Railway station in Pristina, Kosovo

Pristina railway station (Note: Albanian: Stacioni hekurudhor i Prishtinës; Serbian: Приштинска железничка станица / Prištinska železnička stanica) is the central railway station in the city of Pristina, the capital of Kosovo. It opened on Tirana Boulevard in 1936, having been constructed by a French/British company. Trains calling at the station are operated by Trainkos sh.a.

The line on which the station sits is single-track, laid to standard gauge, but there is a loop at the station, allowing trains to pass there, with a second, parallel, loop lying out-of-use as of October 2016.

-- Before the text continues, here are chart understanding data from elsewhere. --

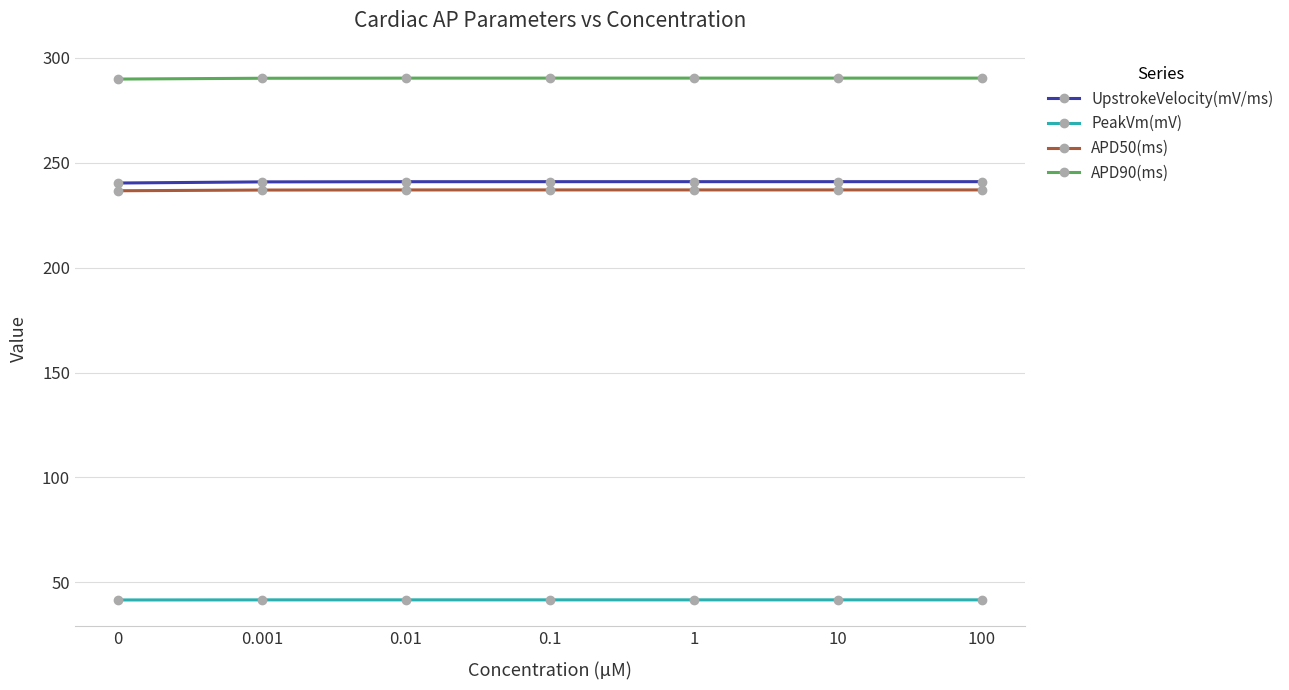

What position from the left is 0.01?

3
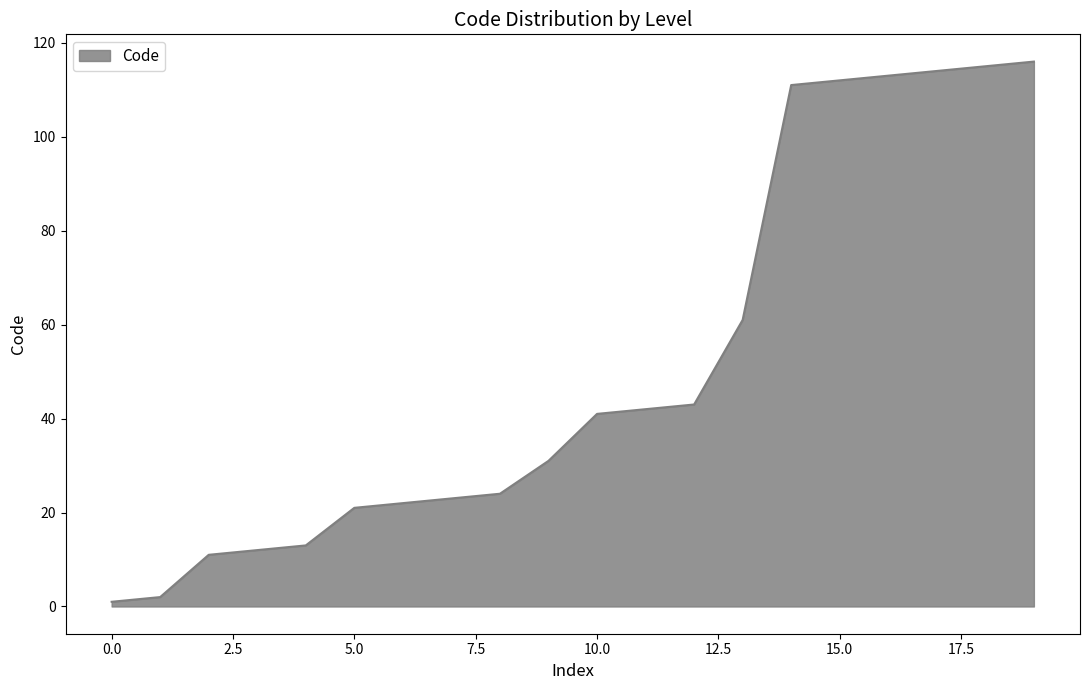

What is the difference between the maximum and minimum values?

115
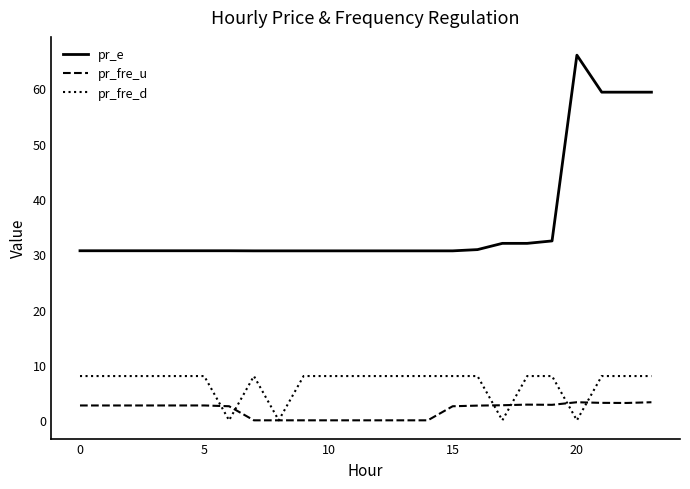

Which series has the largest range (max minus min)?

pr_e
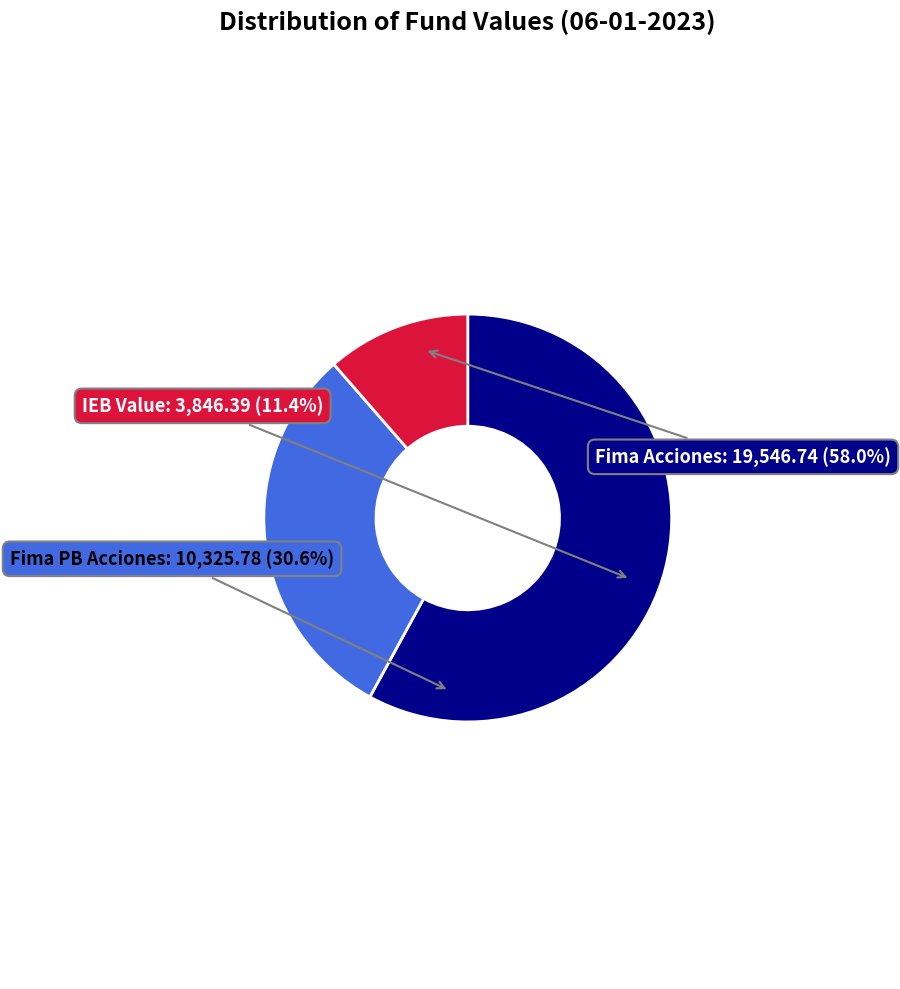

To the nearest percent, what is the average slice percentage?

33%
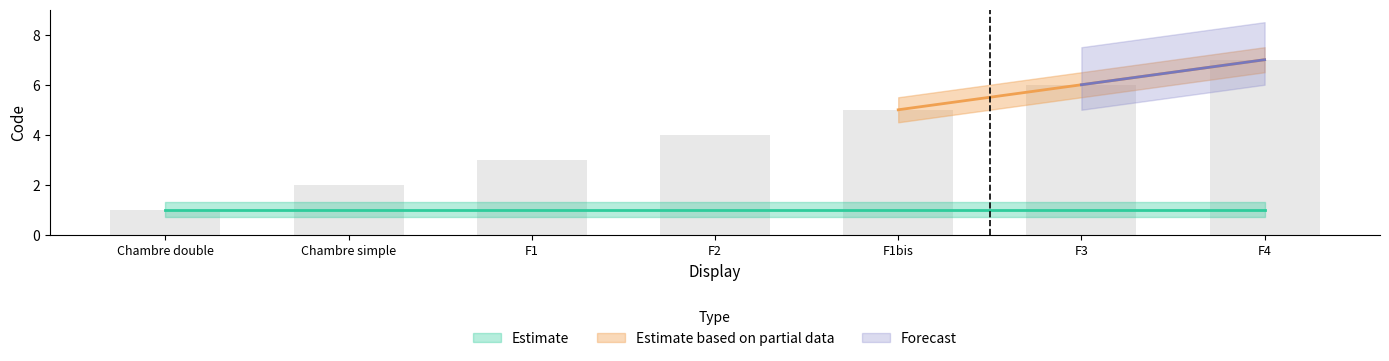

At which category is the sum across all series the highest?

F4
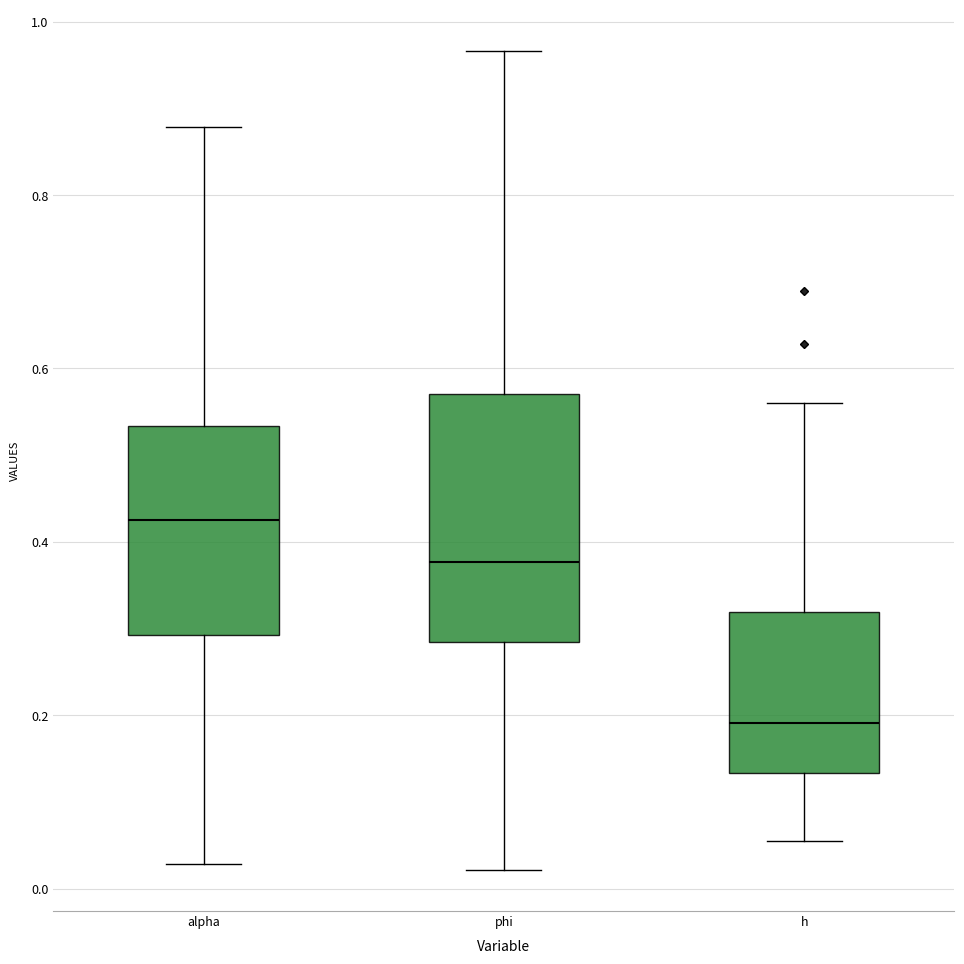

Which box has the highest median line?

alpha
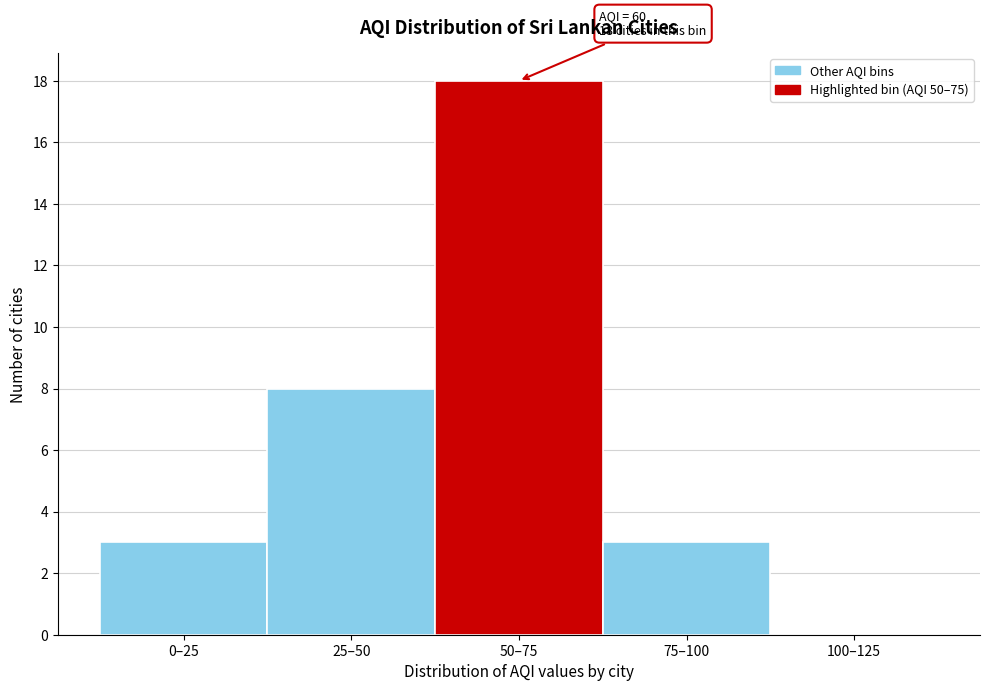

Reading right to left, extract all data points from this chart.

100–125=0	75–100=3	50–75=18	25–50=8	0–25=3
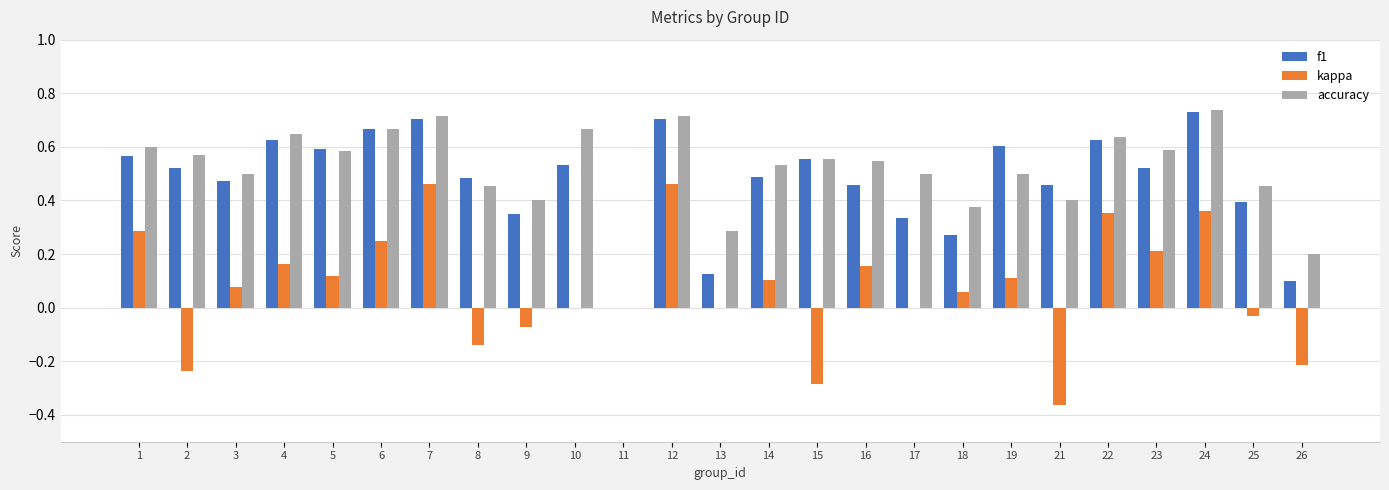

Is the value of kappa at 23 greater than the value of f1 at 19?

No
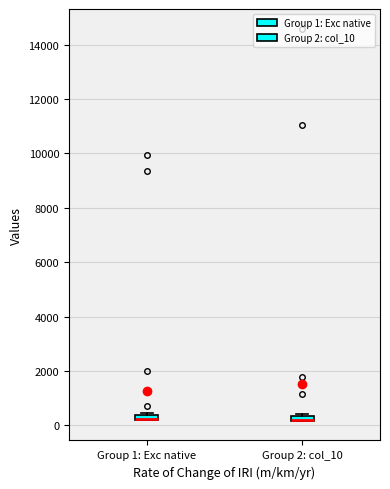

Where is the upper edge of the box for Group 2: col_10 on the y-axis? The values are not printed on the chart, so give them approximately, as read against the axis.

400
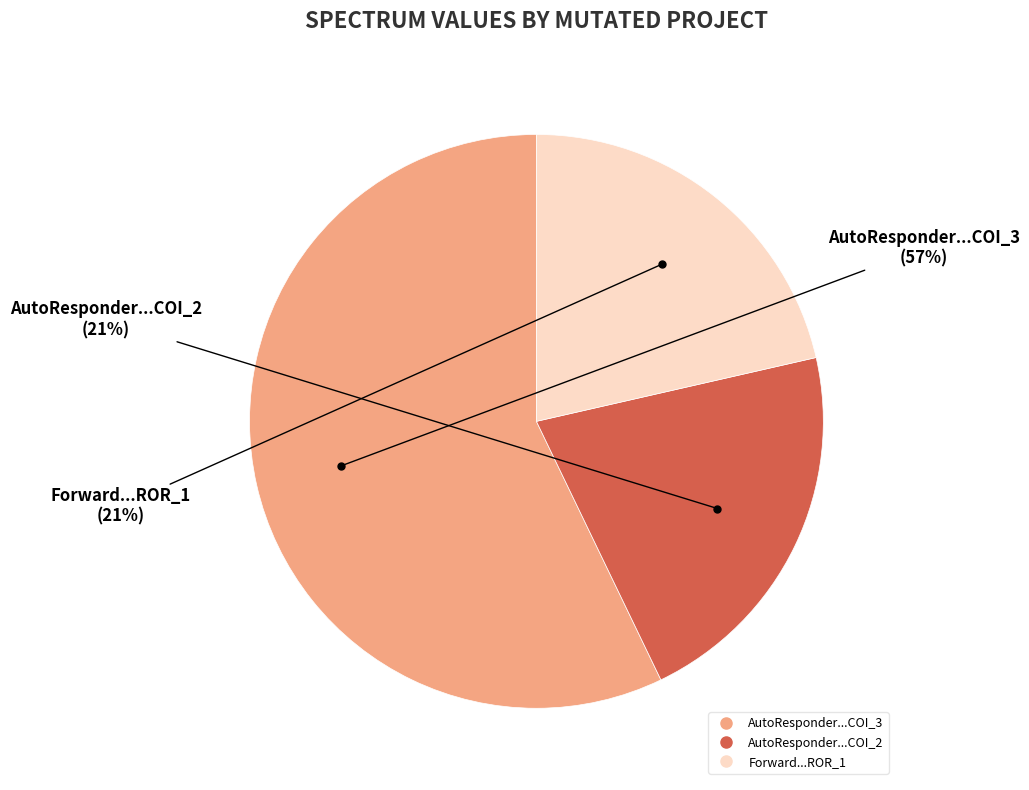

Is there any slice that represents more than half of the pie?

Yes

The train routes are currently out of service.

== Events ==

During the era when Kosovo was part of the Socialist Federal Republic of Yugoslavia, the country's leader Marshall Tito occasionally visited Pristina, arriving on his personal Blue Train.

During the 1999 Kosovo War, Serbian and Yugoslav regular forces, in conjunction with paramilitaries, conducted large-scale ethnic cleansing of ethnic Albanian inhabitants of Pristina through the station. Many of those expelled were directed onto trains apparently brought there for the express purpose of deporting them to the Macedonian border, where they were forced into exile.

The station was restored by British soldiers, serving as part of KFOR, later in 1999.